Starting at the beginning of the records and ending with the line containing "Now: **0.5** MPa", rewrite those lines with "pressure gauge" switched to "manometer" and everything else unchanged. Leave the pictures out.

[Entries supplied]
================================
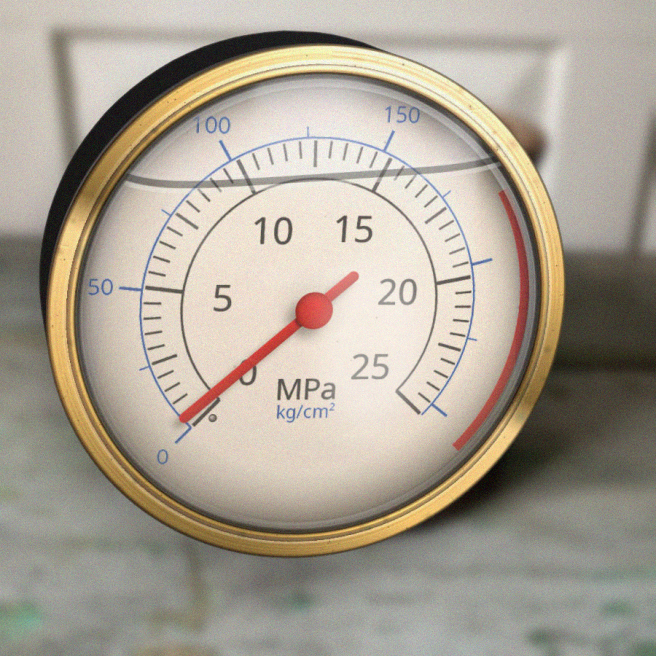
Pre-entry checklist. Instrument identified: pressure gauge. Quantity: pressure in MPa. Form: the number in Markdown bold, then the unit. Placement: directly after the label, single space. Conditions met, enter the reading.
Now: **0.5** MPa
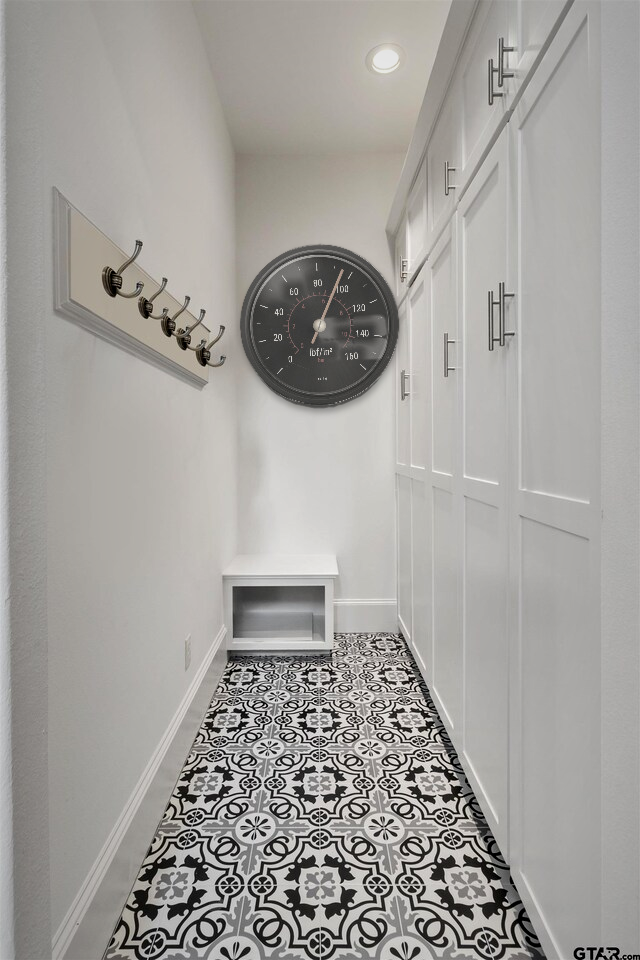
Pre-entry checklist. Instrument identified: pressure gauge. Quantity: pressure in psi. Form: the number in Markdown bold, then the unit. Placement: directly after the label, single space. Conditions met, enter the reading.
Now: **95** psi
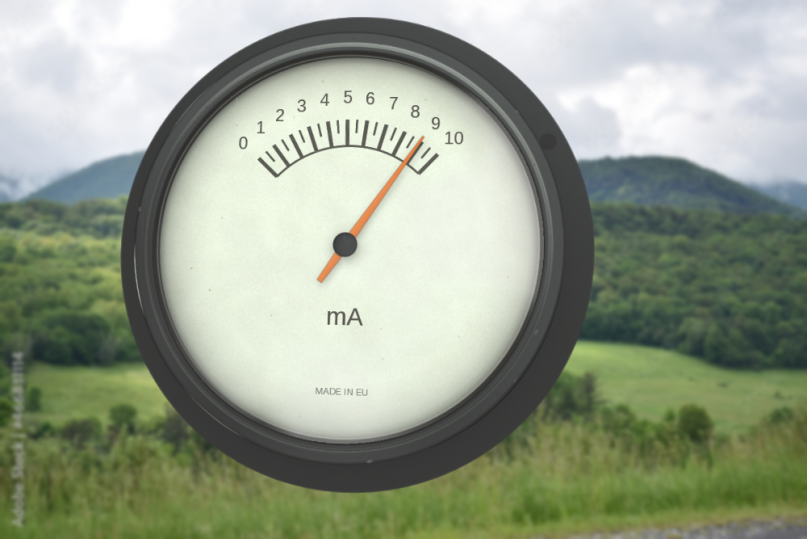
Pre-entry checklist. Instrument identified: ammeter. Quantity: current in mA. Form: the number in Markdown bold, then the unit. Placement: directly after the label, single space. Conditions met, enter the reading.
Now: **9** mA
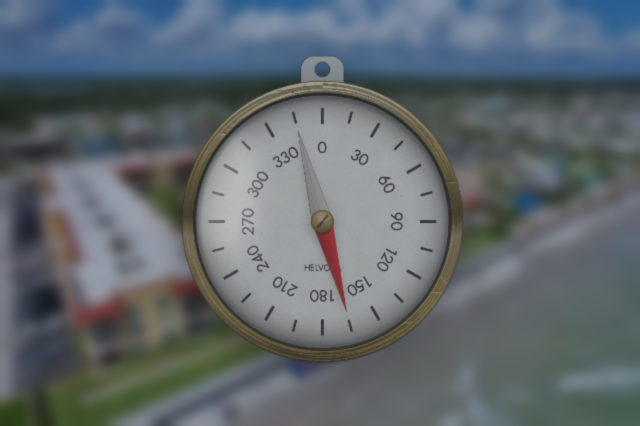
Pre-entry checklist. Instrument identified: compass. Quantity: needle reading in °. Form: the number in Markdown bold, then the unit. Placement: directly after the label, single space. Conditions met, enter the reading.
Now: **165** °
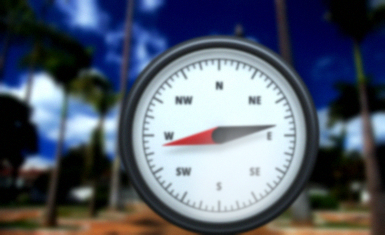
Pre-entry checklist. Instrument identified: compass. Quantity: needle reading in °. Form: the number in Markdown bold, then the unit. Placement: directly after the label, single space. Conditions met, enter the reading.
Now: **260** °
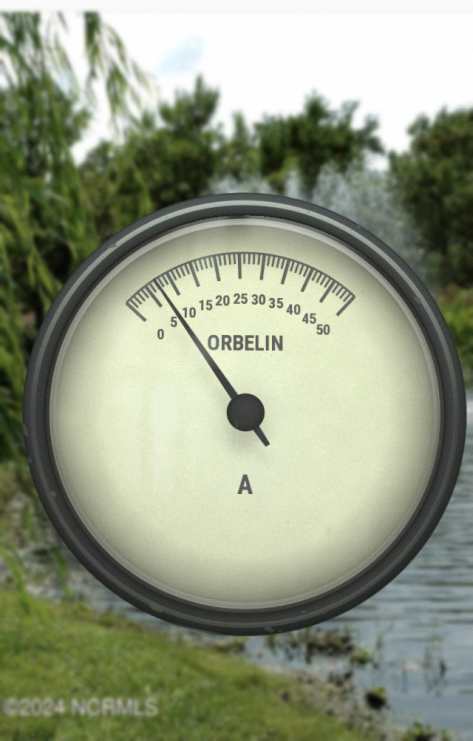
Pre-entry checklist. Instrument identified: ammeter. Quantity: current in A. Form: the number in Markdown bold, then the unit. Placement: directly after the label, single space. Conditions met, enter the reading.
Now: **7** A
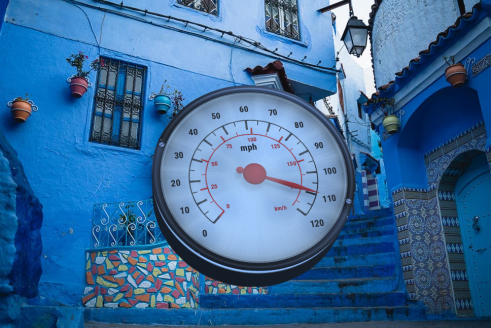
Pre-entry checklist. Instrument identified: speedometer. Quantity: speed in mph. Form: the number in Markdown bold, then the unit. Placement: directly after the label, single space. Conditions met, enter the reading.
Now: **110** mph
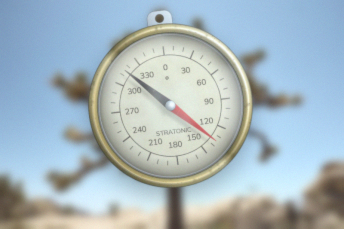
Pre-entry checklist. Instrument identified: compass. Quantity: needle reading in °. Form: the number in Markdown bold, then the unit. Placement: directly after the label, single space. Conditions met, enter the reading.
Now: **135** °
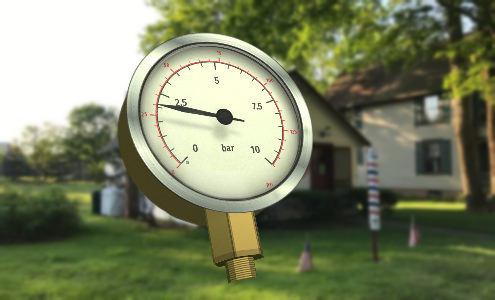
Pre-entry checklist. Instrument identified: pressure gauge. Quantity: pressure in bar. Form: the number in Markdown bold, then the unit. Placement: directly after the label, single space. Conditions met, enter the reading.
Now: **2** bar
================================
[Output of the task]
Pre-entry checklist. Instrument identified: manometer. Quantity: pressure in MPa. Form: the number in Markdown bold, then the unit. Placement: directly after the label, single space. Conditions met, enter the reading.
Now: **0.5** MPa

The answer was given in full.